I was pretty sure that WHATEVER IT TAKES would draw a strong audience response at U.S. festivals, but I really had no idea whether the rest of the world would be able to appreciate the story of an American high school. Through a number of connections, we were lucky to be invited to a documentary festival in Montreal (RIDM). When I arrived in Quebec, I instantly realized why they call this part of the country “French Canada”. They all supposedly speak english, but they much prefer to converse in french (what they call “quebecoise”). On my way to my own screening, I got a bit lost on the streets, so I asked directions from the locals. I am not exaggerating when I say that the first five people I talked to all said to me “No speak english!” Wow… now I was really worried if they were going to like my film. But lo and behold, when I got to my screening, there was a line all the way out the door, and down the stairs! We had two nearly sold-out screenings in Montreal, and the audience was great. I love French Canada!
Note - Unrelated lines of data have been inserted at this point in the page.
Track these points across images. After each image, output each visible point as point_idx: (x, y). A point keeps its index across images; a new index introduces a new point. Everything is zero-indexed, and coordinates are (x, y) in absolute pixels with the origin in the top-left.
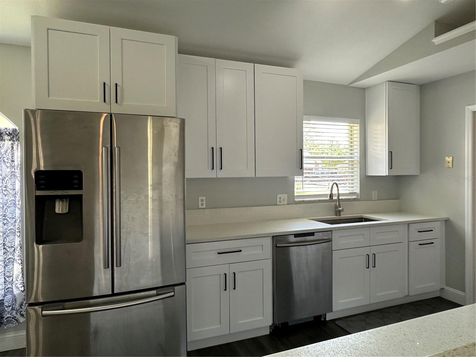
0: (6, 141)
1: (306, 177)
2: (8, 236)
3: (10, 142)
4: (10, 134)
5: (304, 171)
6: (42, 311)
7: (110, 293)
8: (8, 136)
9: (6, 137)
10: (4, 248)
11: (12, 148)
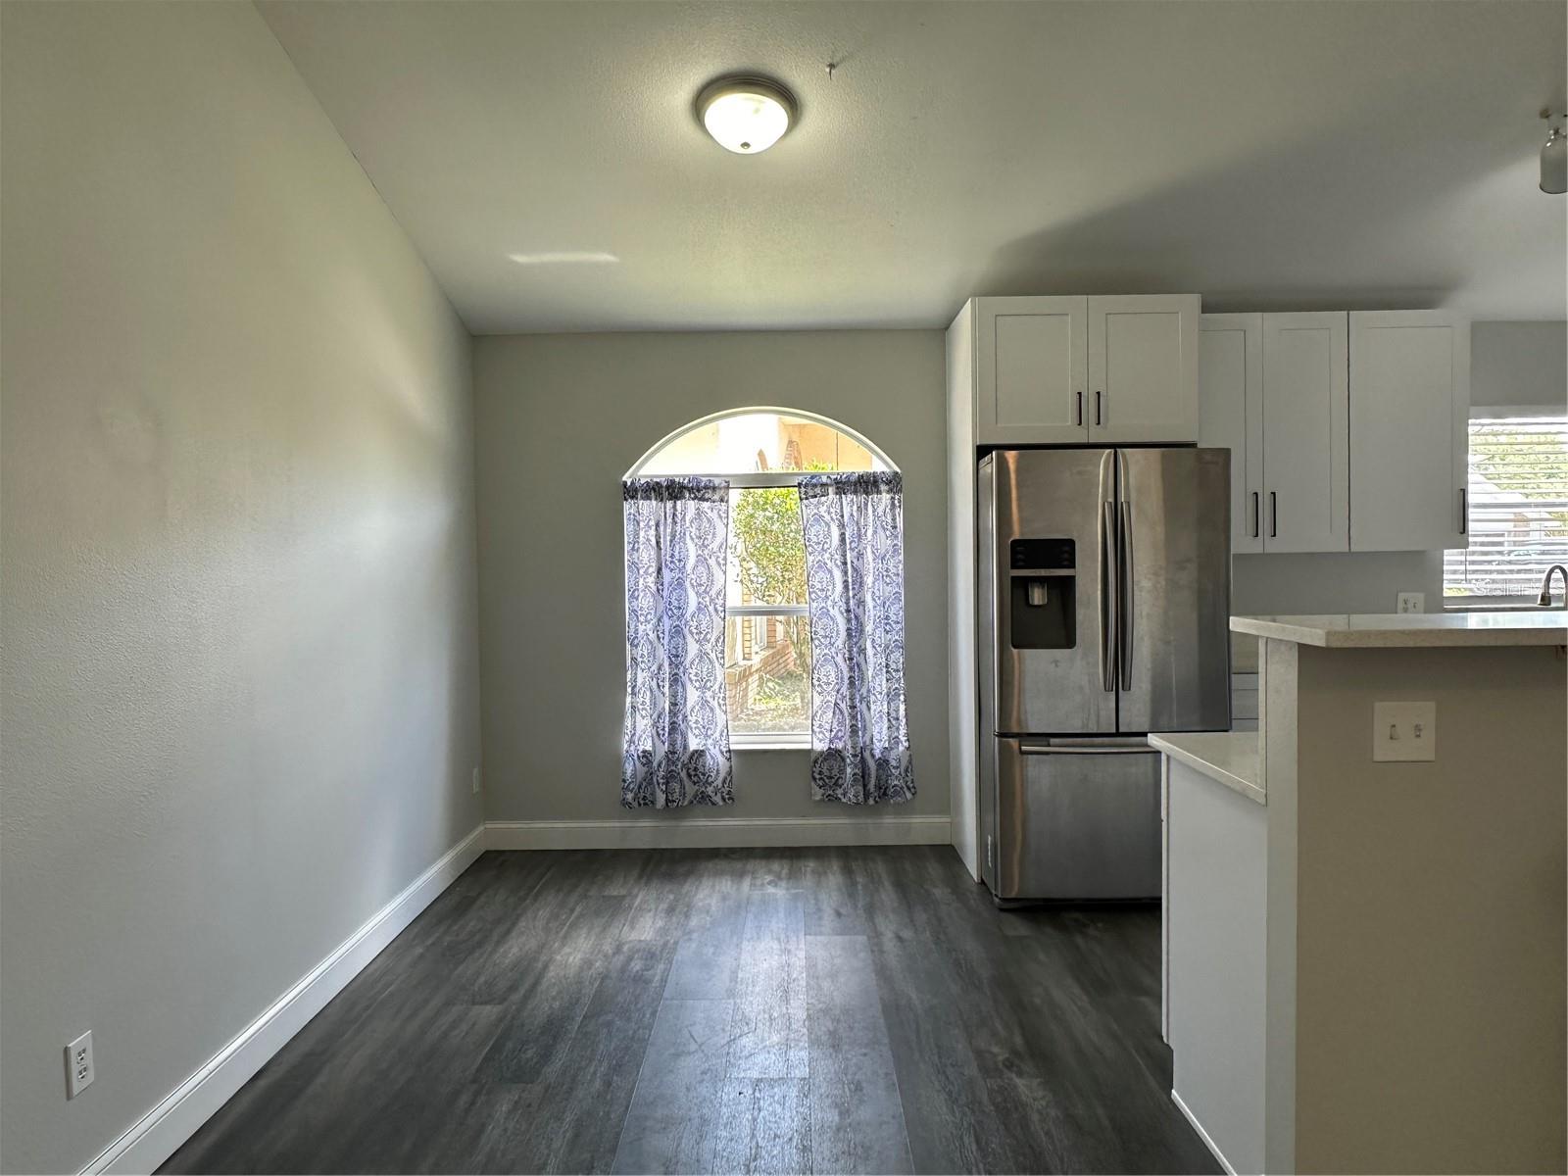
0: (884, 494)
1: (1473, 553)
2: (892, 652)
3: (888, 496)
4: (888, 483)
5: (1471, 539)
6: (1020, 746)
7: (1114, 731)
8: (887, 484)
9: (883, 487)
10: (887, 672)
11: (893, 504)
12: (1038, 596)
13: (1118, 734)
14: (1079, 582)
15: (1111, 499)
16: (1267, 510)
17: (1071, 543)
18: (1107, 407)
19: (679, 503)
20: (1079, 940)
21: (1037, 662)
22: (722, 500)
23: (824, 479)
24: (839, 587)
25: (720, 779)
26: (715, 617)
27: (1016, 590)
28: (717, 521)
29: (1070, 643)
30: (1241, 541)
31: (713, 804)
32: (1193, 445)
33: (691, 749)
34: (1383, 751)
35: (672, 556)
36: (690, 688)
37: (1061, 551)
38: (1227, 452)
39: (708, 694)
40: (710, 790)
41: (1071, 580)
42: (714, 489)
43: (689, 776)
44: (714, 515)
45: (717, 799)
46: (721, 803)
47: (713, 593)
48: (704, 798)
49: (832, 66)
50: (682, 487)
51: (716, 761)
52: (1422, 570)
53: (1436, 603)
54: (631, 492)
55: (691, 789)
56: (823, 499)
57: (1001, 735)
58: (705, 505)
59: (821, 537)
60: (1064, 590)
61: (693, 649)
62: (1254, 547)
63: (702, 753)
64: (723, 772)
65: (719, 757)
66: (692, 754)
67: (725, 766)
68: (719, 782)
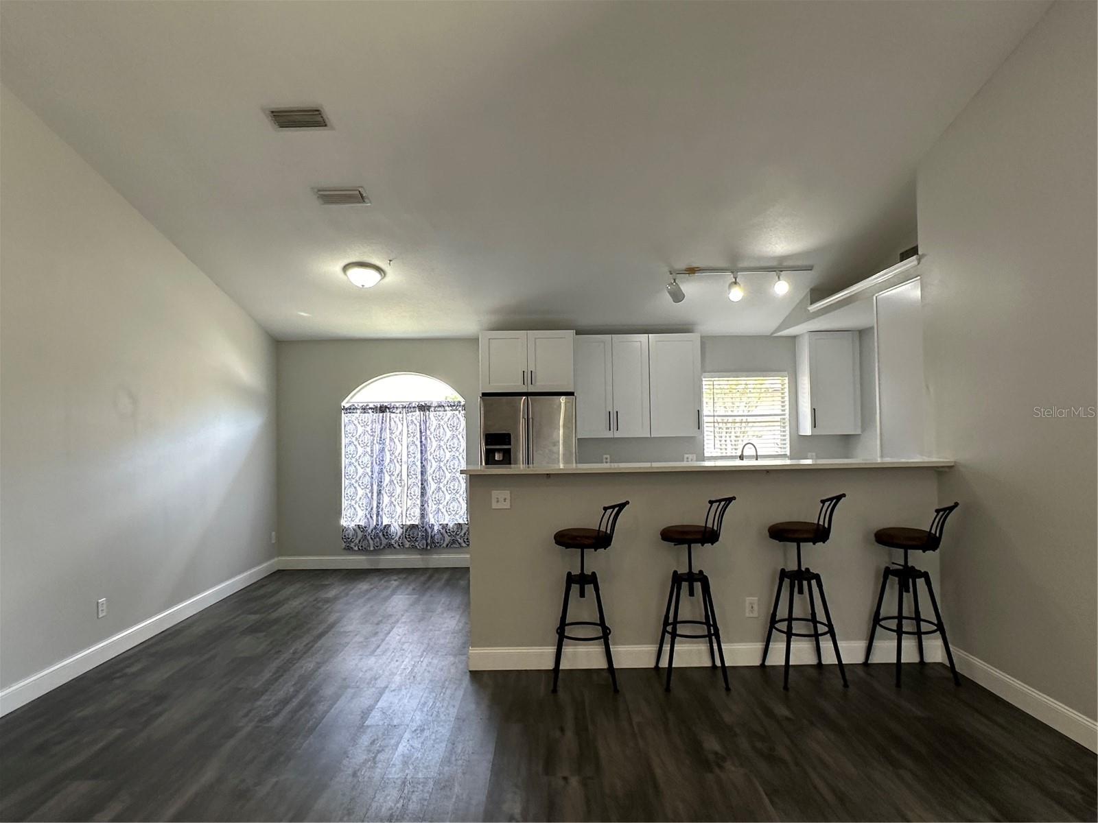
12: (497, 456)
14: (512, 451)
17: (508, 435)
18: (536, 377)
19: (384, 414)
22: (400, 413)
23: (414, 405)
25: (399, 536)
26: (397, 464)
27: (489, 454)
28: (398, 422)
31: (395, 548)
33: (384, 524)
34: (495, 505)
35: (381, 438)
36: (385, 495)
37: (504, 439)
39: (393, 499)
40: (393, 542)
41: (508, 450)
42: (397, 408)
43: (384, 535)
44: (397, 420)
45: (396, 546)
46: (398, 547)
47: (396, 454)
48: (390, 545)
49: (390, 261)
50: (386, 407)
51: (396, 529)
52: (693, 443)
54: (345, 409)
55: (384, 542)
56: (414, 413)
58: (392, 415)
59: (412, 430)
61: (387, 479)
63: (390, 526)
64: (399, 534)
65: (397, 527)
66: (385, 526)
67: (400, 531)
68: (397, 538)
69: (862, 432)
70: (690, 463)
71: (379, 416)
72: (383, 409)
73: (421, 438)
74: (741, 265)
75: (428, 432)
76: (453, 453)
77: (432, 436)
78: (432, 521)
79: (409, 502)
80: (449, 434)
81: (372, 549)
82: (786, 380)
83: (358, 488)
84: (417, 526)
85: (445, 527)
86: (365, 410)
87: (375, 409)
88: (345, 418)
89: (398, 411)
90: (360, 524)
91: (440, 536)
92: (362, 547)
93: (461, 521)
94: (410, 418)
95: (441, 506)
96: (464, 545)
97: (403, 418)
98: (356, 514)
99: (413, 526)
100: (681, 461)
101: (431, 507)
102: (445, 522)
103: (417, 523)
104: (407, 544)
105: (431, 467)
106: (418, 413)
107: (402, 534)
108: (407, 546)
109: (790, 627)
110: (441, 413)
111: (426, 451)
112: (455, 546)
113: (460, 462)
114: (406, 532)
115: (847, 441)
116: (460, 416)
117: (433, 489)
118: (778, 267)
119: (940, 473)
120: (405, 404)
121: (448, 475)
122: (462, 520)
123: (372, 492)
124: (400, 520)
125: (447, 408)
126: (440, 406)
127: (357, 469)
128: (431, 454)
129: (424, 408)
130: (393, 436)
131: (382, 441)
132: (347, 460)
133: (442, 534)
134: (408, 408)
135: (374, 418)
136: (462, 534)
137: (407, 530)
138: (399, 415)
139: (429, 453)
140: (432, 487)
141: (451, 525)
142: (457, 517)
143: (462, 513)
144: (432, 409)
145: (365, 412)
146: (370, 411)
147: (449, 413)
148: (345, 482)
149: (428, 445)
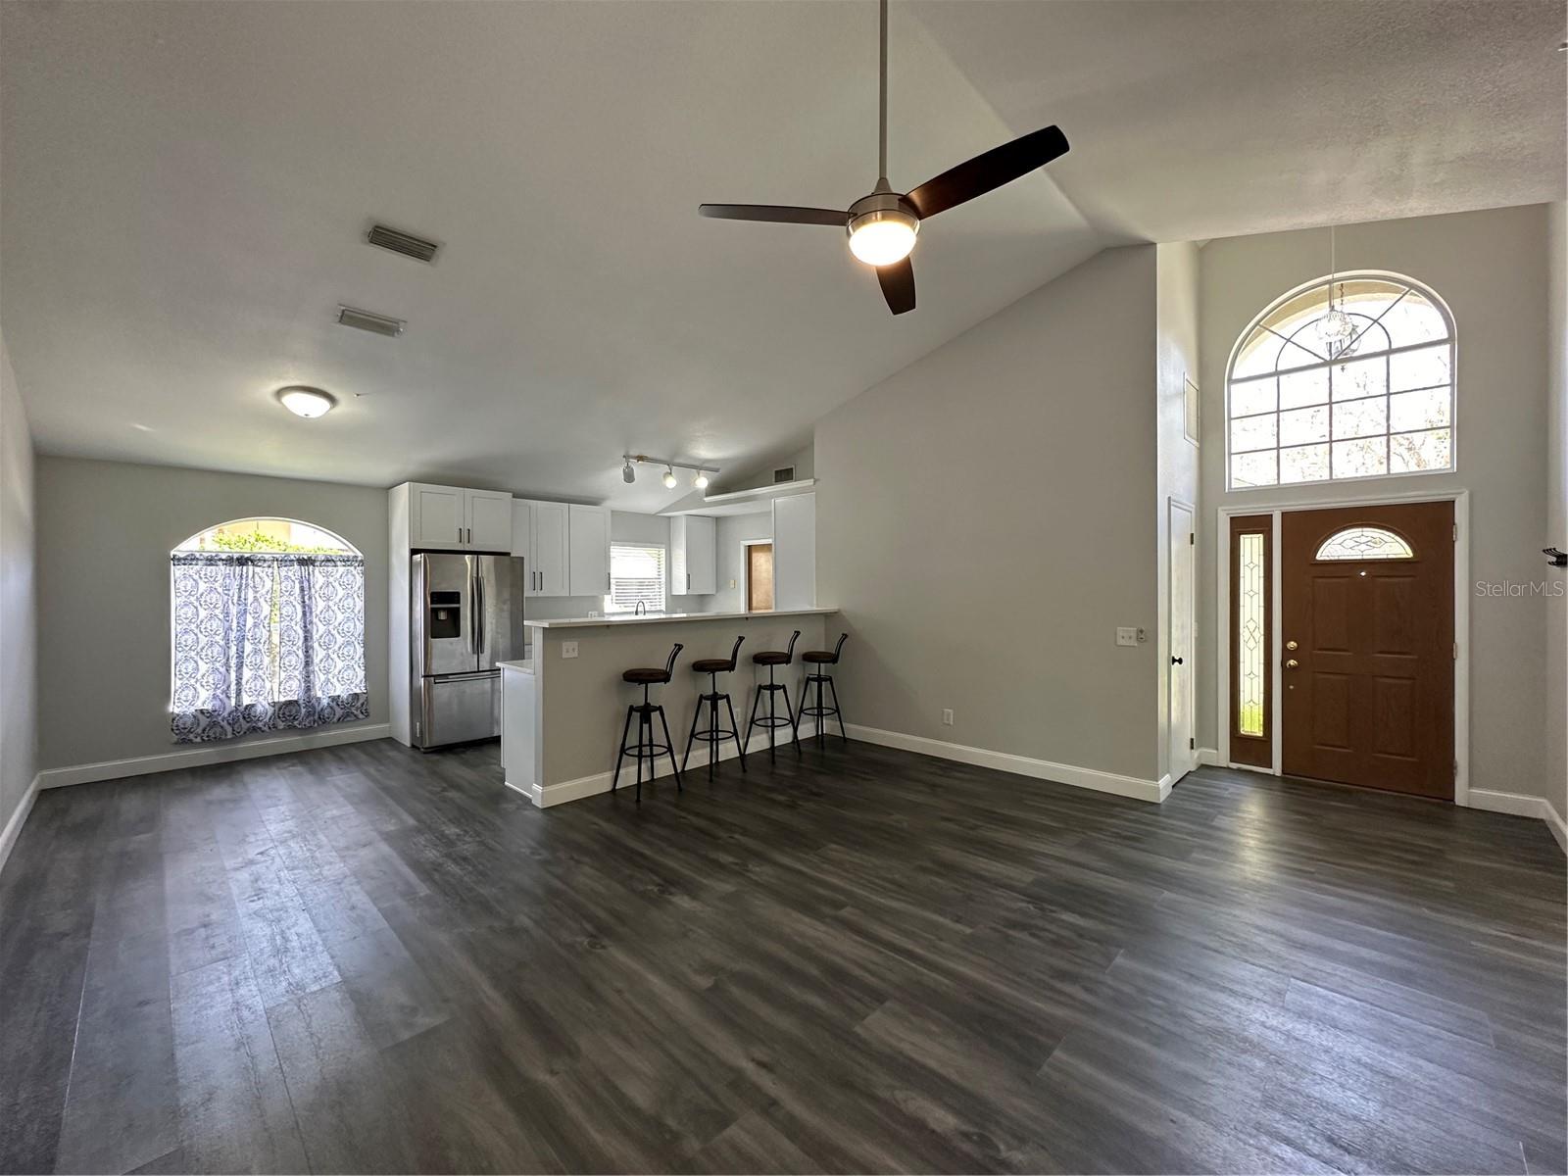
7: (476, 670)
12: (442, 616)
13: (479, 672)
14: (461, 609)
15: (475, 575)
16: (538, 579)
17: (458, 594)
18: (473, 534)
19: (245, 568)
20: (463, 756)
21: (441, 644)
22: (270, 567)
23: (292, 557)
24: (300, 614)
25: (268, 717)
27: (432, 615)
28: (266, 578)
29: (458, 635)
30: (528, 593)
31: (263, 731)
32: (508, 554)
33: (245, 704)
34: (565, 655)
37: (455, 597)
38: (522, 558)
40: (260, 724)
41: (458, 609)
42: (265, 561)
43: (245, 718)
44: (264, 575)
45: (266, 729)
46: (268, 730)
48: (255, 729)
50: (248, 559)
51: (264, 708)
52: (595, 602)
53: (602, 614)
54: (177, 560)
55: (245, 726)
56: (291, 568)
57: (425, 676)
58: (257, 569)
59: (289, 588)
60: (455, 615)
62: (533, 594)
63: (253, 705)
64: (269, 714)
65: (267, 706)
66: (247, 706)
67: (270, 710)
68: (267, 719)
69: (717, 591)
70: (593, 618)
71: (234, 570)
72: (242, 561)
73: (303, 597)
74: (678, 460)
75: (313, 591)
76: (347, 615)
77: (317, 596)
78: (319, 694)
79: (283, 675)
80: (341, 593)
81: (229, 736)
82: (663, 551)
83: (200, 662)
84: (296, 701)
85: (335, 699)
86: (211, 561)
87: (229, 561)
88: (177, 572)
89: (265, 565)
90: (205, 707)
91: (329, 710)
92: (208, 736)
93: (358, 691)
94: (283, 574)
95: (330, 676)
96: (361, 716)
97: (273, 573)
98: (196, 696)
99: (290, 703)
100: (584, 617)
101: (319, 679)
102: (337, 694)
103: (296, 698)
104: (281, 725)
105: (317, 631)
106: (296, 567)
107: (274, 714)
108: (281, 727)
109: (773, 722)
110: (330, 569)
111: (311, 613)
112: (349, 719)
113: (355, 625)
114: (279, 710)
115: (702, 599)
116: (355, 572)
117: (320, 657)
118: (699, 467)
119: (828, 616)
120: (278, 556)
121: (340, 640)
122: (359, 688)
123: (227, 665)
124: (270, 697)
125: (339, 563)
126: (328, 561)
127: (198, 638)
128: (317, 616)
129: (305, 562)
130: (258, 595)
131: (241, 601)
132: (179, 627)
133: (331, 708)
134: (284, 561)
135: (228, 571)
136: (359, 704)
137: (280, 709)
138: (266, 569)
139: (314, 614)
140: (319, 654)
141: (344, 695)
142: (352, 686)
143: (358, 681)
144: (318, 564)
145: (212, 565)
146: (220, 563)
147: (341, 569)
148: (175, 656)
149: (313, 606)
#6: We’re going to Hawaii!
I had never been to Hawaii before, but I’d always heard a lot of great stories from friends. So when WHATEVER IT TAKES got accepted into the Hawaii Int’l Film Festival, I jumped at the chance. Unfortunately, my family couldn’t go with me, but I managed to convince my editor to come along. We prepared ourselves for some great screenings and some fun in the sun. Turns out that a 1pm Saturday screening does not mix too well with bright, sunny Hawaiian weather! We only had 10 people in our theater, and the resulting Q&A at the end of the film felt a little pointless and awkward. I’m guessing that people were just having too much fun surfing and enjoying the outdoors. So my editor and I promptly followed suit and spent the rest of our time hiking and swimming on Hawaii’s North Shore. It was awesome… aloha, baby!